## What you should do
Write out, without any change, the lines in the material below that run from the line with "Przesunięcie (L)" through the line with "câncer de pênis.", both included.

## Records provided
━━━━━━━━━━

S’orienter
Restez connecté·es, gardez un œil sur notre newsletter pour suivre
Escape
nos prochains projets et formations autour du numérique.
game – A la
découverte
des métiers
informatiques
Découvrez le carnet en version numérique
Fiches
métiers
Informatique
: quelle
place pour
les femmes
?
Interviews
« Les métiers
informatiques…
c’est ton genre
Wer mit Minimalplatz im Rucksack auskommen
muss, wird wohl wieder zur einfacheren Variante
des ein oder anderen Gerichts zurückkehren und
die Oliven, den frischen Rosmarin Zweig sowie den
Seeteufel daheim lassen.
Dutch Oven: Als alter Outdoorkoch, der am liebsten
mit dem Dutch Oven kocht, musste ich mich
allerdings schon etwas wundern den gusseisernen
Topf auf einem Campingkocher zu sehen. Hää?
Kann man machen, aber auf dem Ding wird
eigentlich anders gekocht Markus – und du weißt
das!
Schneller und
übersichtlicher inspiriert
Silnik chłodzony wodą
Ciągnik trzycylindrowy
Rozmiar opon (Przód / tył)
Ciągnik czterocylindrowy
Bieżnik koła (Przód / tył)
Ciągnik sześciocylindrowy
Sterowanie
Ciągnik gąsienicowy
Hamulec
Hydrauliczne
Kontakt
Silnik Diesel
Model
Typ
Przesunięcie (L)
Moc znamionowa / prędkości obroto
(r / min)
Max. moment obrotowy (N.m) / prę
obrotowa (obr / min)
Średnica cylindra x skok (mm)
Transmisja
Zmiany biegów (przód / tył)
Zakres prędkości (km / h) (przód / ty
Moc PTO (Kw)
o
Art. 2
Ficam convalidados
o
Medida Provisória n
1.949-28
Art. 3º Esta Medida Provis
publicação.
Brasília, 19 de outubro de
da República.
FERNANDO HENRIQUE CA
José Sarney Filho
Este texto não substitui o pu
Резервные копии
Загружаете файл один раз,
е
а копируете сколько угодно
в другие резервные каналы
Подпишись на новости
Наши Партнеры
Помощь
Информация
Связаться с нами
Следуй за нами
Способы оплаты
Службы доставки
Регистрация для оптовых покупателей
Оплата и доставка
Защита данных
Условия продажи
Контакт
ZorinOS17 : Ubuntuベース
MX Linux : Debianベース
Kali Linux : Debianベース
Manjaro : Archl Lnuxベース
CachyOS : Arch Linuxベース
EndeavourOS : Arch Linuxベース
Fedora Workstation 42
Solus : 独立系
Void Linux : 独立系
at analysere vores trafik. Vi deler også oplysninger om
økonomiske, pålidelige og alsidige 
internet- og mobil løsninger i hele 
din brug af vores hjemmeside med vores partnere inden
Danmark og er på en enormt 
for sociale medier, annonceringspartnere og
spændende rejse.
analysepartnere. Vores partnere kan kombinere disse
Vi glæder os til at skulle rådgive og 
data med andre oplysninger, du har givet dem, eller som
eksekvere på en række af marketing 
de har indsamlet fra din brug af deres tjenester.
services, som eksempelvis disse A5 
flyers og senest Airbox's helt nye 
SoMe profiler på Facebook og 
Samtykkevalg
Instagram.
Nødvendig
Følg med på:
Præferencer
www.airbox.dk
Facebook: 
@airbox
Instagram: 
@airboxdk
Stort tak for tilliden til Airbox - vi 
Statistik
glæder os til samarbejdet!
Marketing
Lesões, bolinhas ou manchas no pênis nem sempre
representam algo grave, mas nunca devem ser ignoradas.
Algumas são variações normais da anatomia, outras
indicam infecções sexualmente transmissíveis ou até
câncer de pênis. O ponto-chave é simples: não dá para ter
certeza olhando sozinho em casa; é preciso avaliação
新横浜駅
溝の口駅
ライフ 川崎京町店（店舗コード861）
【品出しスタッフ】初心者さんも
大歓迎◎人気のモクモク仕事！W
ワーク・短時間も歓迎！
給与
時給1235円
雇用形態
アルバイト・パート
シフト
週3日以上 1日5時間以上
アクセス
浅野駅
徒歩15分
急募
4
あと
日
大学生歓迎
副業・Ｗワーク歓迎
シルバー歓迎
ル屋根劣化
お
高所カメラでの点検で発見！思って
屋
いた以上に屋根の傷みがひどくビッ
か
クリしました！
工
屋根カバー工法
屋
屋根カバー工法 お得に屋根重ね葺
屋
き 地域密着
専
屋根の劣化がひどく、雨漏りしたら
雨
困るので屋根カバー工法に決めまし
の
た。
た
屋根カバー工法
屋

━━━━━━━━━━

## Answer box
Przesunięcie (L)
Moc znamionowa / prędkości obroto
(r / min)
Max. moment obrotowy (N.m) / prę
obrotowa (obr / min)
Średnica cylindra x skok (mm)
Transmisja
Zmiany biegów (przód / tył)
Zakres prędkości (km / h) (przód / ty
Moc PTO (Kw)
o
Art. 2
Ficam convalidados
o
Medida Provisória n
1.949-28
Art. 3º Esta Medida Provis
publicação.
Brasília, 19 de outubro de
da República.
FERNANDO HENRIQUE CA
José Sarney Filho
Este texto não substitui o pu
Резервные копии
Загружаете файл один раз,
е
а копируете сколько угодно
в другие резервные каналы
Подпишись на новости
Наши Партнеры
Помощь
Информация
Связаться с нами
Следуй за нами
Способы оплаты
Службы доставки
Регистрация для оптовых покупателей
Оплата и доставка
Защита данных
Условия продажи
Контакт
ZorinOS17 : Ubuntuベース
MX Linux : Debianベース
Kali Linux : Debianベース
Manjaro : Archl Lnuxベース
CachyOS : Arch Linuxベース
EndeavourOS : Arch Linuxベース
Fedora Workstation 42
Solus : 独立系
Void Linux : 独立系
at analysere vores trafik. Vi deler også oplysninger om
økonomiske, pålidelige og alsidige 
internet- og mobil løsninger i hele 
din brug af vores hjemmeside med vores partnere inden
Danmark og er på en enormt 
for sociale medier, annonceringspartnere og
spændende rejse.
analysepartnere. Vores partnere kan kombinere disse
Vi glæder os til at skulle rådgive og 
data med andre oplysninger, du har givet dem, eller som
eksekvere på en række af marketing 
de har indsamlet fra din brug af deres tjenester.
services, som eksempelvis disse A5 
flyers og senest Airbox's helt nye 
SoMe profiler på Facebook og 
Samtykkevalg
Instagram.
Nødvendig
Følg med på:
Præferencer
www.airbox.dk
Facebook: 
@airbox
Instagram: 
@airboxdk
Stort tak for tilliden til Airbox - vi 
Statistik
glæder os til samarbejdet!
Marketing
Lesões, bolinhas ou manchas no pênis nem sempre
representam algo grave, mas nunca devem ser ignoradas.
Algumas são variações normais da anatomia, outras
indicam infecções sexualmente transmissíveis ou até
câncer de pênis. O ponto-chave é simples: não dá para ter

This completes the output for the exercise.